A serving of justice lite

Two days ago a friend described the criminal court proceedings against the careless driver who killed my bicycle-riding husband, David, as a “lite order of justice.” Why? What’s the punishment for killing a law-abiding cyclist in Georgia?

David Cummings

Careless driving resulting in a cyclist’s death is considered a misdemeanor, and the penalties are hardly harsh. A year’s probation, losing a driver’s license for 12 months, 40 hours of community service, and completing a driver safety course, were meted out by the judge who accepted a plea agreement reached between the defense and prosecutor.

The bar is set that low in the state of Georgia for killing  a cyclist due to careless driving.

Things that serve as mere inconveniences for the driver, in my opinion, hardly balance the loss of a husband, father, grandfather, brother, nephew, cousin, friend. While making funeral arrangements, we knew the punishment could never match the loss we would experience everyday for the remainders of our lives.

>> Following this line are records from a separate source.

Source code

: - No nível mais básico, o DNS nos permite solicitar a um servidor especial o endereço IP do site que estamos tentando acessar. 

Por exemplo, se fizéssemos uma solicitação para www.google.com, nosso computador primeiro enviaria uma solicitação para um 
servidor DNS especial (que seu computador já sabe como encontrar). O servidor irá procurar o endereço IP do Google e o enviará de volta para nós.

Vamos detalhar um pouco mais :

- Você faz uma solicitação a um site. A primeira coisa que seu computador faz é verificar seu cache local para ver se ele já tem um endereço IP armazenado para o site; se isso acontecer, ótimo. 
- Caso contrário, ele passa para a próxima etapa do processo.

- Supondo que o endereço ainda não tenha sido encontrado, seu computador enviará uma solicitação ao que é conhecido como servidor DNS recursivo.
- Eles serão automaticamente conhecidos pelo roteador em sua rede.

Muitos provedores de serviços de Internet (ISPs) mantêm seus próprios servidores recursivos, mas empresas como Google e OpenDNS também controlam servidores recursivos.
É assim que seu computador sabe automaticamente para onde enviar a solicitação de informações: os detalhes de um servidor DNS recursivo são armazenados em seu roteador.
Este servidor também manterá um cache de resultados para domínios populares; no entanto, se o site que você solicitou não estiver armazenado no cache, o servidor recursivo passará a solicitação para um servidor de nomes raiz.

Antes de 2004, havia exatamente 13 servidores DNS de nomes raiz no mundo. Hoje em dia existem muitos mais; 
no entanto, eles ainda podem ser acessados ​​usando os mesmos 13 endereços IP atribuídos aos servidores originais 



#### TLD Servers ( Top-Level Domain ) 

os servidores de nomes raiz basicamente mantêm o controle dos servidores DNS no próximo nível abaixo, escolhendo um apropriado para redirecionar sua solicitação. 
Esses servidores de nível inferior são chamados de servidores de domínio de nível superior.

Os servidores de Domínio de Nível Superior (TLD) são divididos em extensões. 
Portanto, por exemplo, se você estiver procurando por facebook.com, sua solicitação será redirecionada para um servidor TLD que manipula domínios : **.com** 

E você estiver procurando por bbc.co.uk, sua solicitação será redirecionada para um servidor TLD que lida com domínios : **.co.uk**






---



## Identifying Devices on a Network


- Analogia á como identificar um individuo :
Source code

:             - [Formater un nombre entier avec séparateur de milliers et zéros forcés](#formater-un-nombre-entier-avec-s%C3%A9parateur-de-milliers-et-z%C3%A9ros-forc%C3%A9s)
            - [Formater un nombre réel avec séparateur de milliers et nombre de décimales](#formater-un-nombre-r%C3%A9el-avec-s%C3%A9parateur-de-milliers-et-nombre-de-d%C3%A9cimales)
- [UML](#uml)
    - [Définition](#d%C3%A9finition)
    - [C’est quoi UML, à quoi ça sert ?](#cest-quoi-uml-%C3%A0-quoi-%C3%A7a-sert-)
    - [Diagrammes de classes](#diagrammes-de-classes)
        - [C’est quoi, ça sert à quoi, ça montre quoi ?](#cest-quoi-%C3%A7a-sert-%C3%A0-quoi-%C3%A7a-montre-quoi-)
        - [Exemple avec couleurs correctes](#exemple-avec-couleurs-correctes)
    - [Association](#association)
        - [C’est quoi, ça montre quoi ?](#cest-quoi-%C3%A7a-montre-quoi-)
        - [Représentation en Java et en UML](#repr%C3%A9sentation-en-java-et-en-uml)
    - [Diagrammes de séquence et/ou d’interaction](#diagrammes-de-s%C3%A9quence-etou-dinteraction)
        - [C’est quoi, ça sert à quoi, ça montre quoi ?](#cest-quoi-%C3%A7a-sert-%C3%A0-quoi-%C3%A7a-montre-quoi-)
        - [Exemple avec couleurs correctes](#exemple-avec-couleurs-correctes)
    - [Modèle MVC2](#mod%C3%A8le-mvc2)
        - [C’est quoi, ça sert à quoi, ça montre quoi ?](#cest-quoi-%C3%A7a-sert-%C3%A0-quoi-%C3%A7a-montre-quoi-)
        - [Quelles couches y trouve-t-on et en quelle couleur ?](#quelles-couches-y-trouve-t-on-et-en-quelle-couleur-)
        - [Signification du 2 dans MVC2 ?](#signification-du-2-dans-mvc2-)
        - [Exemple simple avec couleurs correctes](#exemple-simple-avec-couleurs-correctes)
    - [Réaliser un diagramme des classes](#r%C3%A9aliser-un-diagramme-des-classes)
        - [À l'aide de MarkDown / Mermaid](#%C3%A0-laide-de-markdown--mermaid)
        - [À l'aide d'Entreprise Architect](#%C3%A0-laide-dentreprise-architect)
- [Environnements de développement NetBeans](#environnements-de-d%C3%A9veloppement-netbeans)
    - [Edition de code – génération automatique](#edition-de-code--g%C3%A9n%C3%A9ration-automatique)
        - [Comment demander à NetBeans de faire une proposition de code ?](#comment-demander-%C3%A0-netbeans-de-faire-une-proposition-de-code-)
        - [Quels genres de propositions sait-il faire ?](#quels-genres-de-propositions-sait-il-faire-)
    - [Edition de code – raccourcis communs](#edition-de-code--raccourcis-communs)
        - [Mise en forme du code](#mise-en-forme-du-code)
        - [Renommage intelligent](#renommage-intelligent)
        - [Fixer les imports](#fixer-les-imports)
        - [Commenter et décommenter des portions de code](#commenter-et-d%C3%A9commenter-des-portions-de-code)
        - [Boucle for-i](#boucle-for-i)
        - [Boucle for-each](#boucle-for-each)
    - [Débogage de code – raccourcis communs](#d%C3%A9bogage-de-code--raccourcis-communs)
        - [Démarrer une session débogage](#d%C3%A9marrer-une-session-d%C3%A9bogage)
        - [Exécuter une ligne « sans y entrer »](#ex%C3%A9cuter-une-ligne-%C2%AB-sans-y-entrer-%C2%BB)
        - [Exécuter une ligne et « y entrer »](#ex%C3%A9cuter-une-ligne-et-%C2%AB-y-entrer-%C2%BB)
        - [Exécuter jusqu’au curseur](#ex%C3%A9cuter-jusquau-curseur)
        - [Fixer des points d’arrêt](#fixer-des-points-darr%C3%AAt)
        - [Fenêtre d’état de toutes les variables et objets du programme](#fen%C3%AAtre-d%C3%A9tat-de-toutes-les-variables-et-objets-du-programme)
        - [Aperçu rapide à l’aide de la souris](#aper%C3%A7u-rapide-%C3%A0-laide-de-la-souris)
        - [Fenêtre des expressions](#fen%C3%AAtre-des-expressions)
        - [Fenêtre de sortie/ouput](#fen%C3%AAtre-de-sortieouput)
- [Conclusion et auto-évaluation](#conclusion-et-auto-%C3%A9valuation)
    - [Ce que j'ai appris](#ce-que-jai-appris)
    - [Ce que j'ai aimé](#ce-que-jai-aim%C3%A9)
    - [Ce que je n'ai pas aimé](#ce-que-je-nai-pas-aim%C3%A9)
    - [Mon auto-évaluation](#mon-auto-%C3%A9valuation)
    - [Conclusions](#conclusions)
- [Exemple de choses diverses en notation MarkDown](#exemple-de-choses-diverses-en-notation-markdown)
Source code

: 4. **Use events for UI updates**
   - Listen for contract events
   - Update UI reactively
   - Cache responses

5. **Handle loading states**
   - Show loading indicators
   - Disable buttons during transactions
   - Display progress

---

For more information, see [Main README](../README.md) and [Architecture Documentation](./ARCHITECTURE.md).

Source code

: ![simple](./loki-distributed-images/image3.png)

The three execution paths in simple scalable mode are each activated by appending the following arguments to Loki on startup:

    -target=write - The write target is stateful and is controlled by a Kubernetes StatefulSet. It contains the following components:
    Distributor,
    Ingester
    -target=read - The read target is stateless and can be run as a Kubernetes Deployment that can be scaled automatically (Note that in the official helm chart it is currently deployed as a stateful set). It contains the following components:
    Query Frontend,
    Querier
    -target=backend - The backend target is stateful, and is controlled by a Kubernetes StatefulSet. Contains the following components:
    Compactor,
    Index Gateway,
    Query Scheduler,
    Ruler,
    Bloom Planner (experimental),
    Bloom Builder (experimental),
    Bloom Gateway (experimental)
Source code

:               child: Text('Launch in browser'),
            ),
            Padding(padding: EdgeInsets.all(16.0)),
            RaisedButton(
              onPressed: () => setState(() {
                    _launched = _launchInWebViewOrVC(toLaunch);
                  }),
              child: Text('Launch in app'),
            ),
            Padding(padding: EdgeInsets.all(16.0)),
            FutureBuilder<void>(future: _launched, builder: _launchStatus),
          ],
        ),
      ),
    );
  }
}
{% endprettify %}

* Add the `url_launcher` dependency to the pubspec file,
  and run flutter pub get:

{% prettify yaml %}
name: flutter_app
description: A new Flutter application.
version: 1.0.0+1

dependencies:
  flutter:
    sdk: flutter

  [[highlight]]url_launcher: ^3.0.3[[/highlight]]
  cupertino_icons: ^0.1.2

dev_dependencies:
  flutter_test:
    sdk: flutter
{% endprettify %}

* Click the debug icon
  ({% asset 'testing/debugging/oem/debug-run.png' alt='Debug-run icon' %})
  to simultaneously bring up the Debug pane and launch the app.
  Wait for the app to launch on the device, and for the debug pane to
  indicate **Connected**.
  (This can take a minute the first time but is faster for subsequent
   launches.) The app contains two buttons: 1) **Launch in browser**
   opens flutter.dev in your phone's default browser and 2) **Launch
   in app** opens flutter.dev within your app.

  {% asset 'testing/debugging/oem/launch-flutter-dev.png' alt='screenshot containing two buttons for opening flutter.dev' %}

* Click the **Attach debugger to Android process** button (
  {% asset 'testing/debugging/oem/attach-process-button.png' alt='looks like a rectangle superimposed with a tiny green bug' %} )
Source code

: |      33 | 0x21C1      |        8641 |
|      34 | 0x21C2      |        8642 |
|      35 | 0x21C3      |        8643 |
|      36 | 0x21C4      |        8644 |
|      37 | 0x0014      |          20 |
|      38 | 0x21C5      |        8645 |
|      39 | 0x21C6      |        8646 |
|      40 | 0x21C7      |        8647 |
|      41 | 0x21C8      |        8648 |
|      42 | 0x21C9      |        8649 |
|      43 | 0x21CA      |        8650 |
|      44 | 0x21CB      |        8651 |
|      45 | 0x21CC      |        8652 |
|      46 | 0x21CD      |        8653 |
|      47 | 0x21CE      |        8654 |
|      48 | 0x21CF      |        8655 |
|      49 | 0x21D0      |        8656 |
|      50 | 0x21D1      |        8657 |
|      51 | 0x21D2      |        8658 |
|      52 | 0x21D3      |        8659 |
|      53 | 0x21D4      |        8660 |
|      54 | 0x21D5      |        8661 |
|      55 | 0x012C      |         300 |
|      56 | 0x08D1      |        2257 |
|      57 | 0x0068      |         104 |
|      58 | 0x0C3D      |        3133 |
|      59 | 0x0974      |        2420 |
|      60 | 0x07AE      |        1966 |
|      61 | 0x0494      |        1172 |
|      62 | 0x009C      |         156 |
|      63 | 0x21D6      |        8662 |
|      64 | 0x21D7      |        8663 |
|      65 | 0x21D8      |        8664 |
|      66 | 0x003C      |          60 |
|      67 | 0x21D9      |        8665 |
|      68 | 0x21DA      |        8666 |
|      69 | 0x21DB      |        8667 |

On Tuesday my family arrived at the courthouse fully aware that regardless of how impassioned our victim’s statements might be, there would be no sentence close to matching the significance of the life lost. We are not the first to experience this unnecessary loss, nor, sadly, the last.

So all of us continue to grieve and mourn, both family and friends, while the punishment for the person whose carelessness caused us to gather in a courtroom this week, is measured in a very few months and hours of inconvenience. A serving of justice lite was the only thing available on the menu Tuesday.